16 Sep 2013

Orphanides Criticizes Crisis Management of EU Member States

On 13 September, Athanasios Orphanides, Professor of the Practice of Global Economics and Management at the MIT Sloan School of Management, contributed to the SAFE Policy Lecture Series with a presentation on "The Politics of the Euro Area Crisis". His lecture was moderated by Otmar Issing, President of the Center for Financial Studies.

Orphanides warned that Eurozone economies have been heading towards disintegration since the emergence of the financial crisis in 2007; something which would threaten the very European Union project in the long run. According to the former President of the Central Bank of Cyprus, EU Member States had exacerbated this situation by standing in the way of an efficient fight against the crisis.

As an example for the imbalances within the Eurozone, Orphanides pointed to the very different unemployment rates. While unemployment in Cyprus, Greece, Ireland, Portugal and Spain has risen substantially since the beginning of the crisis, in Germany there are now less people unemployed than before the crisis.
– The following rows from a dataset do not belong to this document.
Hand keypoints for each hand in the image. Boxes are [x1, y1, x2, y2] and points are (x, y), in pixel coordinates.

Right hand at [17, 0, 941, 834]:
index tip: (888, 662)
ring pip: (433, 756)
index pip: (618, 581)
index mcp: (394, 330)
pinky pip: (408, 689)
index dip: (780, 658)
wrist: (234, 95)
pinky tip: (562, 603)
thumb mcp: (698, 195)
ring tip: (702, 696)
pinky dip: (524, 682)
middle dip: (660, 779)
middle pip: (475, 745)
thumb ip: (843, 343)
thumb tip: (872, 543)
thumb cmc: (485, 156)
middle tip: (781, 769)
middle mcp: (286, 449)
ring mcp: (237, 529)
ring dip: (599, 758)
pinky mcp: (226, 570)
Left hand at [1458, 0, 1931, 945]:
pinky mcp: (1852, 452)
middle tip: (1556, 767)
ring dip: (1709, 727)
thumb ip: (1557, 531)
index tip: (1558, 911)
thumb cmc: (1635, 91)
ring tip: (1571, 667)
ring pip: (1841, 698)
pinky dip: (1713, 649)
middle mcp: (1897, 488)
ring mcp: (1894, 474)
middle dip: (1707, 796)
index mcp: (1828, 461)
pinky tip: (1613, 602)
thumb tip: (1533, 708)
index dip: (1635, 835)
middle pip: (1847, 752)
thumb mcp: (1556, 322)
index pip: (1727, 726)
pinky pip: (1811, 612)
Orphanides criticized the poor crisis management of European governments. This could partly be attributed to the incomplete construction of the Euro that did not provide for a crisis mechanism. One must simply have hoped that national governments would work together in the case of crisis to secure the welfare of all member states. However, this hope is mistaken, because governments first of all think of their voters and include other countries’ interests only to a less account in their decisions.
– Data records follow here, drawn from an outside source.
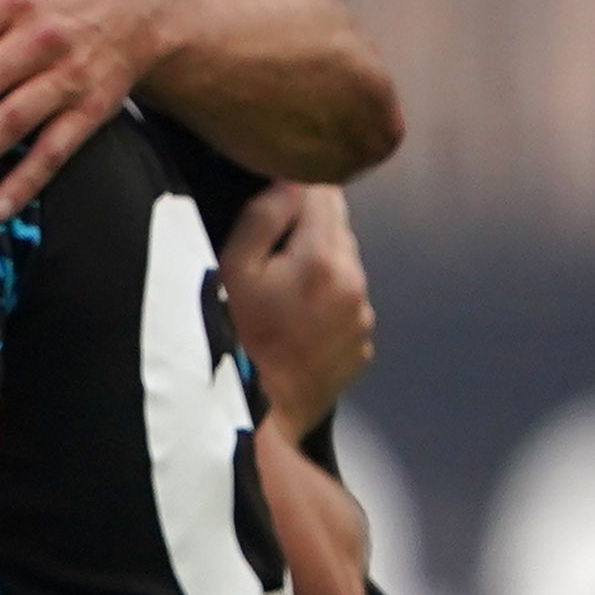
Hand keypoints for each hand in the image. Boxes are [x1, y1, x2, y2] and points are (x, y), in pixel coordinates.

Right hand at [219, 182, 372, 438]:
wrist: (259, 414)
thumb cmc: (234, 336)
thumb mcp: (231, 269)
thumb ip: (264, 217)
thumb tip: (290, 180)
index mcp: (324, 257)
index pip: (324, 193)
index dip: (296, 189)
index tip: (273, 196)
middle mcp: (355, 282)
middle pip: (337, 231)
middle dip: (306, 233)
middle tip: (267, 253)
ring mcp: (363, 318)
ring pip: (343, 270)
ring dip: (317, 271)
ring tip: (278, 297)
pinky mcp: (361, 346)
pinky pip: (346, 308)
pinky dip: (325, 307)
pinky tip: (293, 326)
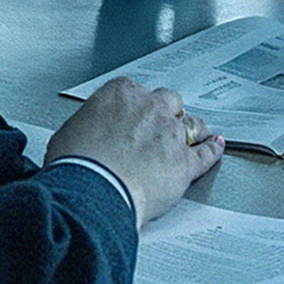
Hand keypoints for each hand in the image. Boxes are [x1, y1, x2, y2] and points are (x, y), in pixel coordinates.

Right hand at [46, 79, 224, 222]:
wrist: (92, 191)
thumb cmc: (76, 165)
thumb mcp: (68, 134)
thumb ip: (87, 126)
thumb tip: (85, 135)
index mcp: (120, 94)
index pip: (135, 92)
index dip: (134, 109)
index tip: (131, 119)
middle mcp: (150, 108)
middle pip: (168, 102)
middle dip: (165, 113)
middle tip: (157, 128)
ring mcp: (171, 134)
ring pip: (191, 124)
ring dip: (191, 129)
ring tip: (192, 134)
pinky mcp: (184, 163)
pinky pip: (205, 153)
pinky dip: (212, 150)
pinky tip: (215, 146)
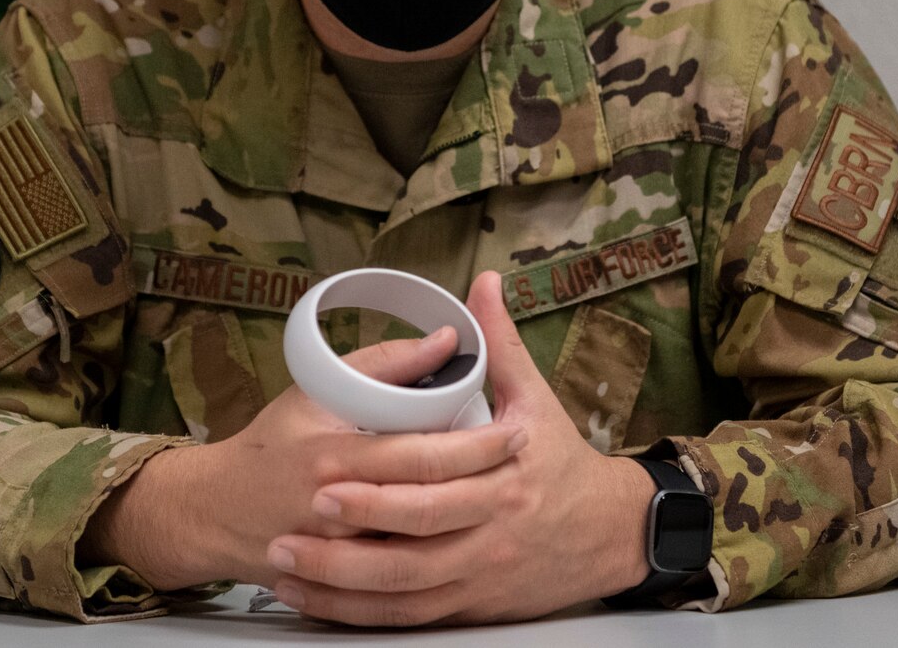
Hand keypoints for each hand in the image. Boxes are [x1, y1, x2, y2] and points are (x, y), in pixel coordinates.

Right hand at [82, 324, 528, 589]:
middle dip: (485, 488)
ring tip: (508, 513)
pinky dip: (435, 575)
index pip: (419, 455)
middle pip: (429, 509)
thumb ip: (381, 363)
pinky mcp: (340, 585)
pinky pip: (397, 591)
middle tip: (527, 470)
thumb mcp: (314, 391)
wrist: (211, 512)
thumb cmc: (267, 447)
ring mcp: (339, 555)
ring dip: (468, 536)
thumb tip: (446, 337)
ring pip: (421, 556)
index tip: (515, 432)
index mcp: (333, 457)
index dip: (474, 446)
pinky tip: (465, 557)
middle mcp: (336, 511)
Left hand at [265, 272, 658, 625]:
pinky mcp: (472, 609)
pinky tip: (321, 603)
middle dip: (346, 541)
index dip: (377, 487)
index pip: (433, 484)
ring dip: (341, 586)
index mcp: (503, 477)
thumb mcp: (537, 400)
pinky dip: (362, 616)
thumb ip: (500, 344)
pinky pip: (411, 620)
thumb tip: (483, 282)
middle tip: (290, 529)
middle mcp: (490, 533)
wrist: (610, 534)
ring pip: (404, 593)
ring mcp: (479, 577)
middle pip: (412, 545)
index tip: (324, 478)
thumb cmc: (563, 463)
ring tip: (287, 569)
The Eurozone was clearly lacking a supranational institution with the authority to make decisions indpendently from national governments in case of crisis, Orpanides said. The European Central Bank (ECB) has not been able to solve the political problems of the Eurozone by itself; only being able to buy governments more time to solve the crisis and to prevent an immediate crash of the Eurozone by purchasing Greek government bonds and promising to purchase the bonds of other crisis countries under the Outright Monetary Transactions (OMT) Program. Furthermore, European governments have not made use of the breathing space secured by the ECB, but have continued to delay necessary decisions. This has only led to higher crisis costs for the whole Eurozone.

Orphanides called upon European governments to give up part of their sovereignty in order to overcome the problems now being faced. If not, private households in the crisis countries in particular will continue with their suffering.

Some of Orphanides’ arguments raised decisive criticism by Otmar Issing and parts of the audience. Issing and the former ECB Chief Economist, Jürgen Stark, opposed the positive assessment of the ECB’s bond purchases. Issing also rejected the assertion that the good labor market development in Germany would come at the expense of the southern European countries.